----- ENTRIES SUPPLIED -----

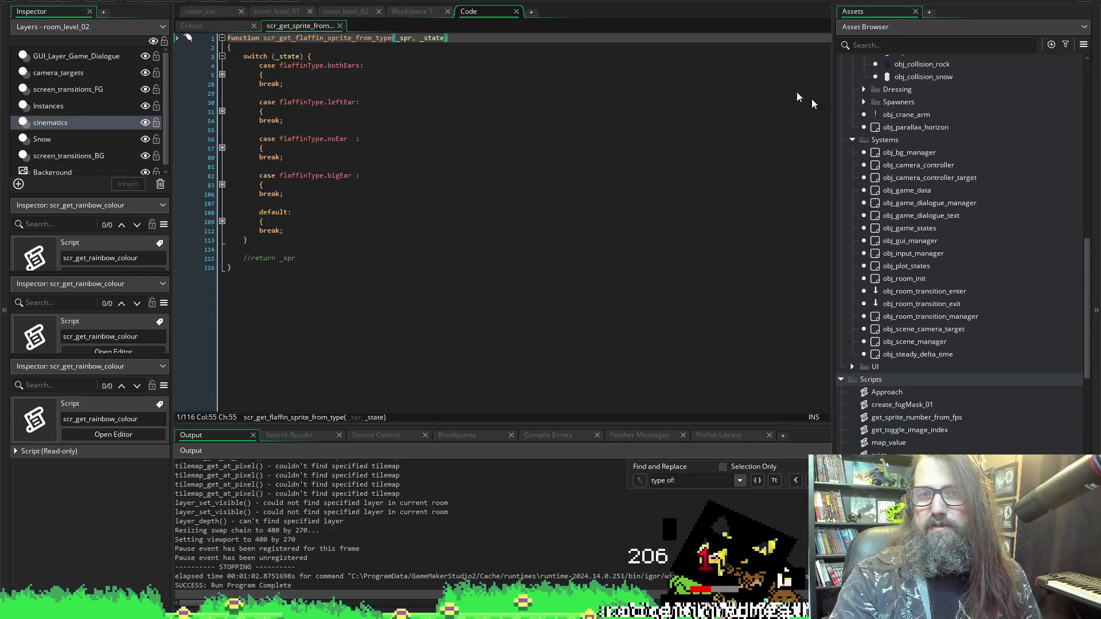
scroll(936, 189, "up", 8)
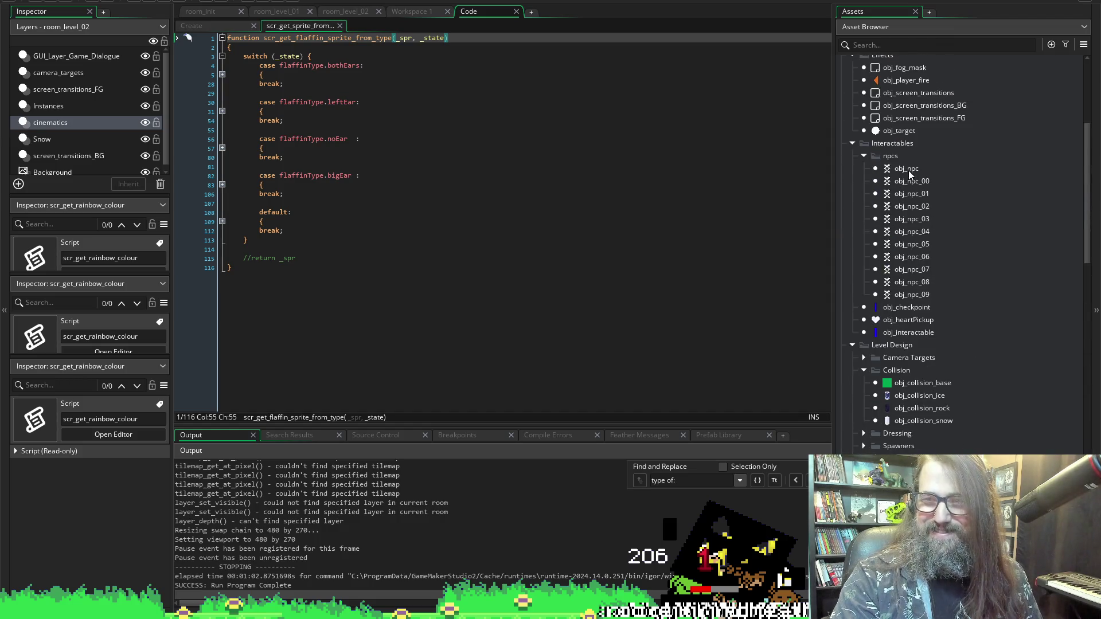
double_click(908, 170)
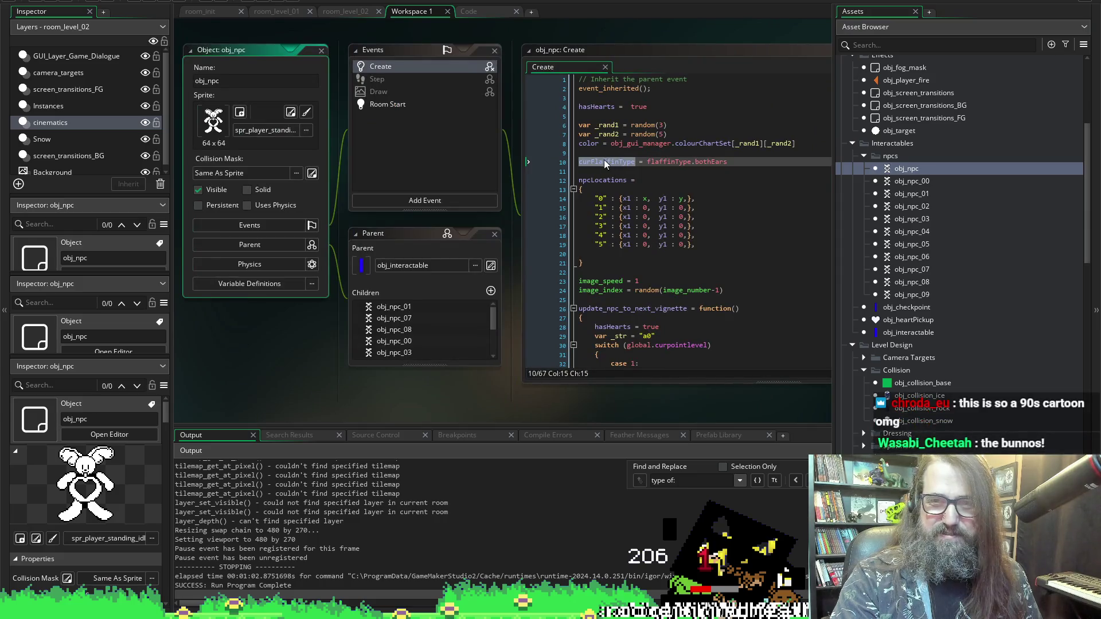
double_click(899, 180)
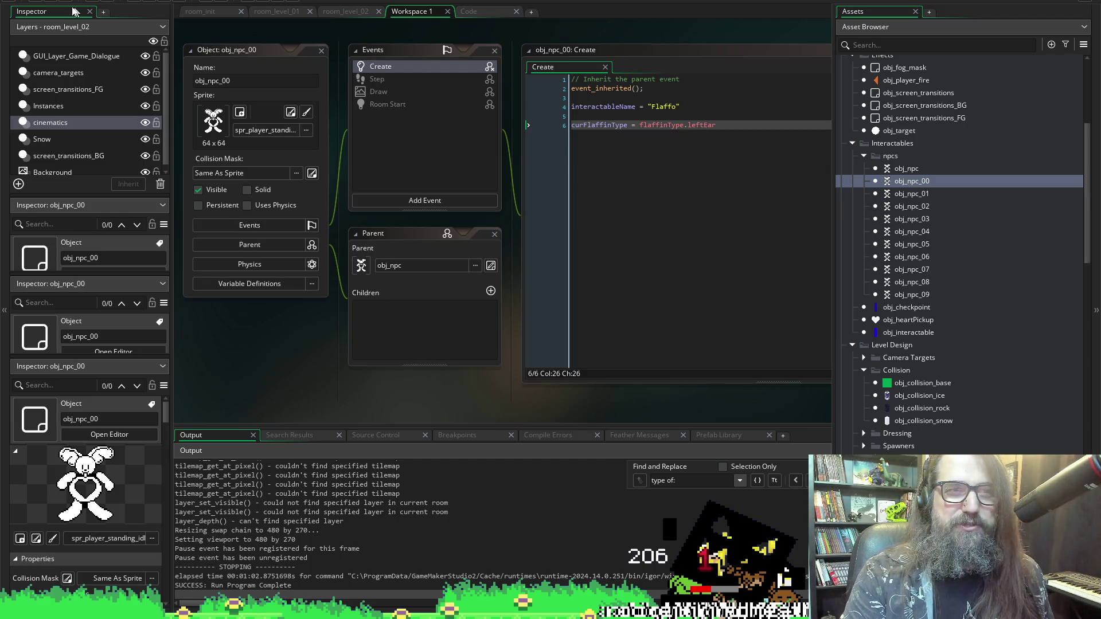
Step: Open obj_npc_01 to check its noEar curFlaffinType, then scroll back to the parent obj_npc
double_click(899, 194)
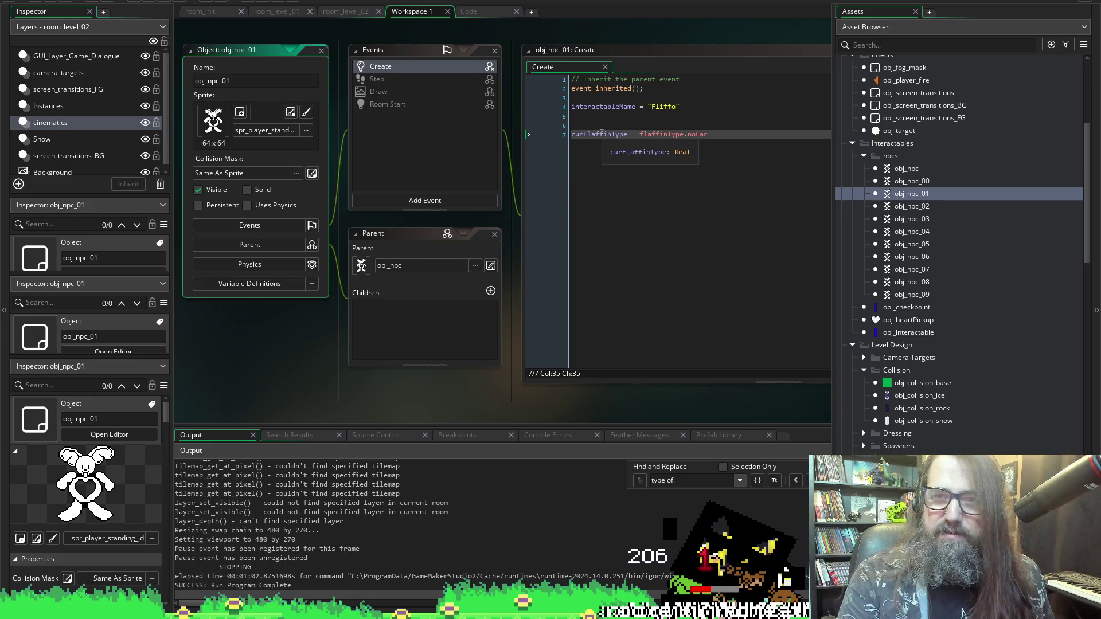
double_click(602, 135)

-----

* TASK REQUIREMENTS
Set down each entry above exactly as it appears. Omit the pictures.

* TASK ANSWER
scroll(936, 189, "up", 8)
double_click(908, 170)
double_click(899, 180)
Step: Open obj_npc_01 to check its noEar curFlaffinType, then scroll back to the parent obj_npc
double_click(899, 194)
double_click(602, 135)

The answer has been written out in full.